AP Takes Legal Action for the Release of bin Laden Death Photos

President Obama announced last week that photographs of Osama bin Laden’s body would not be released to the public due to concerns that it would incite violence and hatred, but a number of news agencies and advocacy groups are attempting to have them released using a Freedom of Information Act request. The Associated Press is one of the agencies that filed a FOIA request (they’re also requesting that video of the raid be released), and the US government has 20 days to respond.

Photographer Chase Jarvis points out that this is a good example that shows the enduring power of the photograph:

If you’re wondering why, the answer is simple. A photograph–an image–is an incredibly powerful thing. It can be a tool, intentionally or incidentally. It can tell an entire story of a month, year, decade, or a generation, captured in perhaps just 1/1000 of a second. An image change a life, end a war, start a riot, bring someone joy, inspire a revolution, open or close a debate. An image can move the world.

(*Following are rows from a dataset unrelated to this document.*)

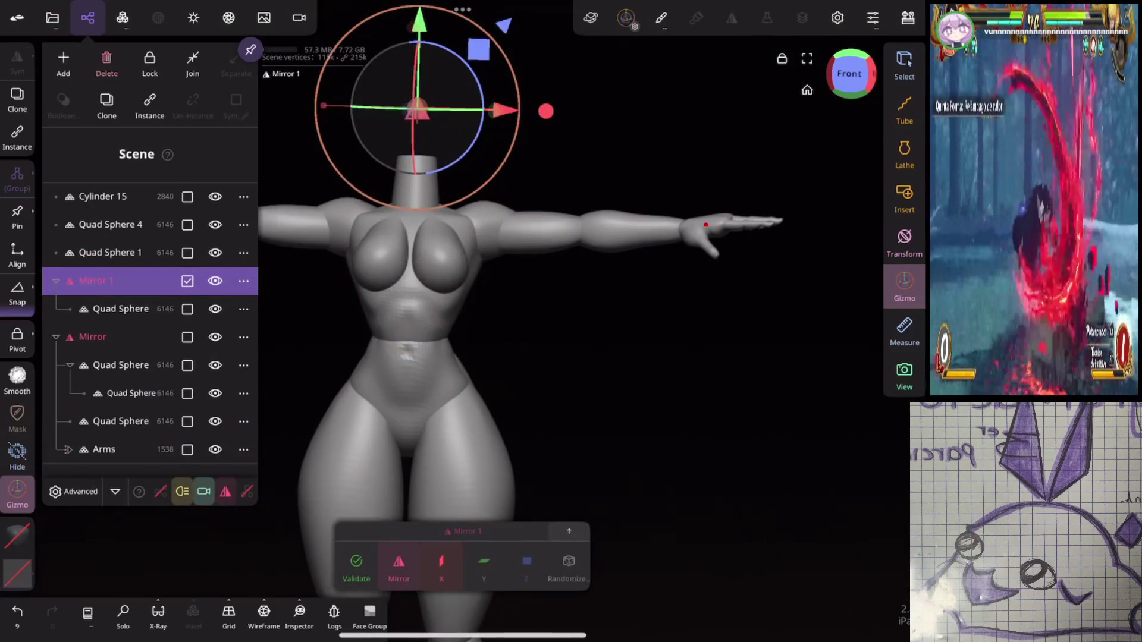
left_click(409, 357)
left_click(416, 256)
left_click(69, 255)
left_click(110, 224)
left_click_drag(70, 281, 51, 244)
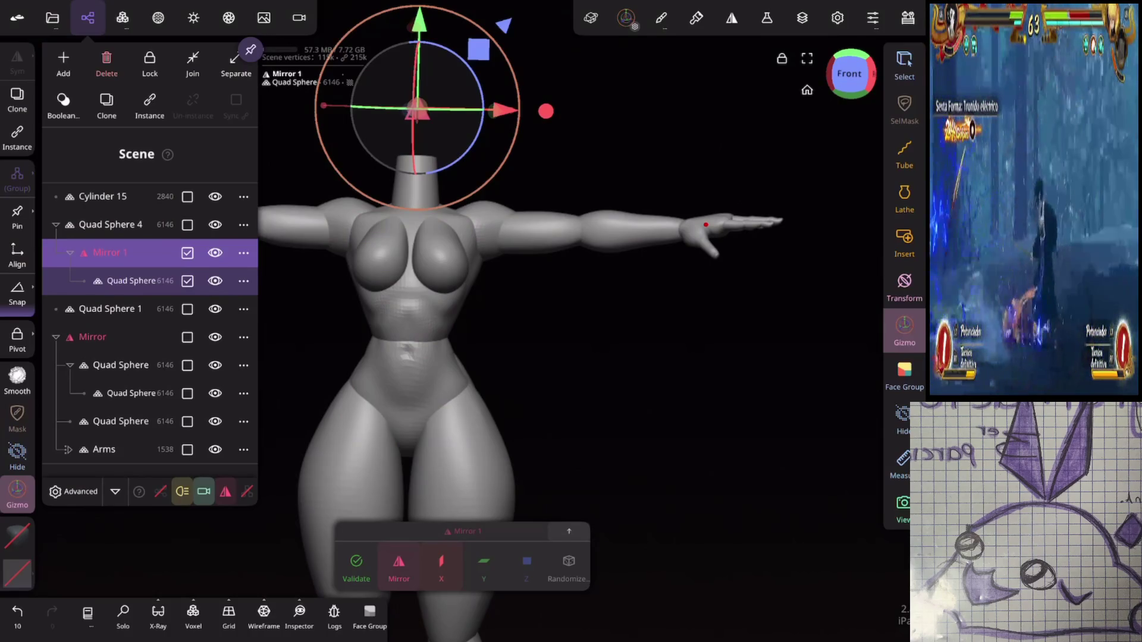
Step: Nest neck Cylinder 15 under Quad Sphere 4, and Quad Sphere 4 under Quad Sphere 1
left_click(73, 194)
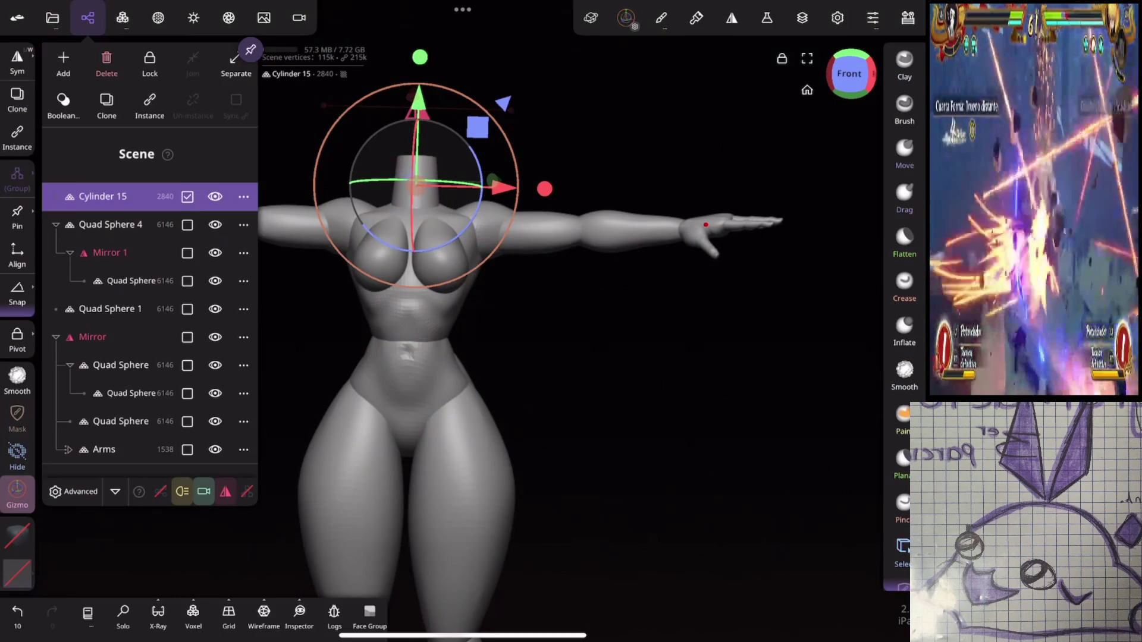
left_click(72, 195)
left_click_drag(73, 195, 74, 217)
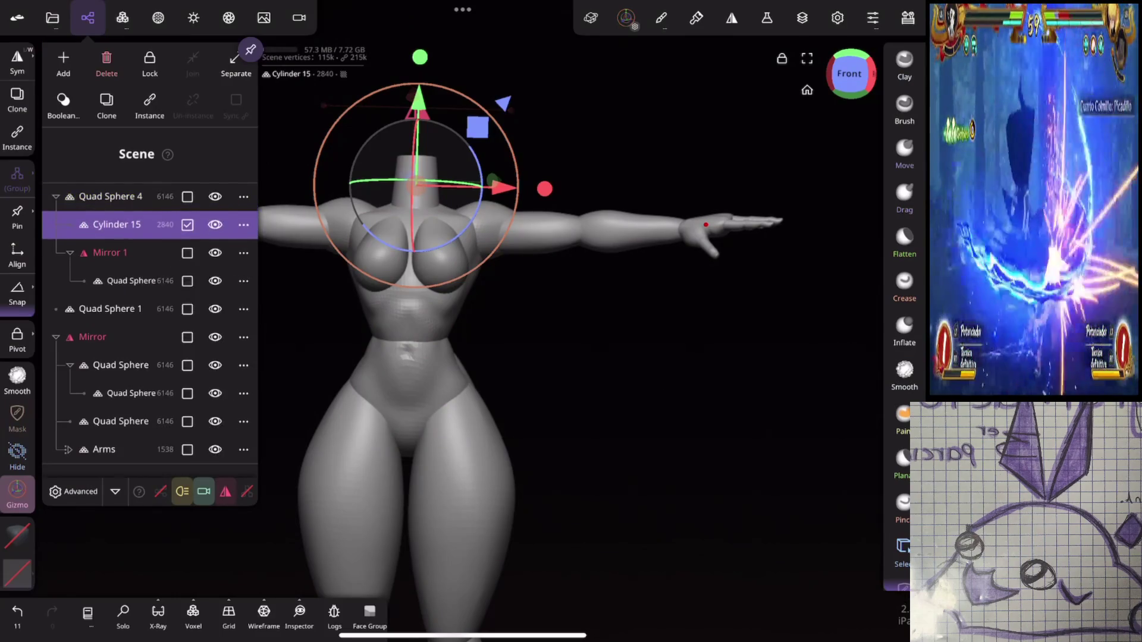
left_click(110, 309)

The Guardian also published an interesting article discussing the debate raging over whether the photograph — which they call “the world’s most incendiary image” — should be released.

Photography, for better or worse, possesses this immediate power in a way that words – too reflective – and the moving image – too animated – do not. It is a moment, freeze-framed forever.

Do you think the photographs and videos captured during and after the raid should be made public as part of our historical record?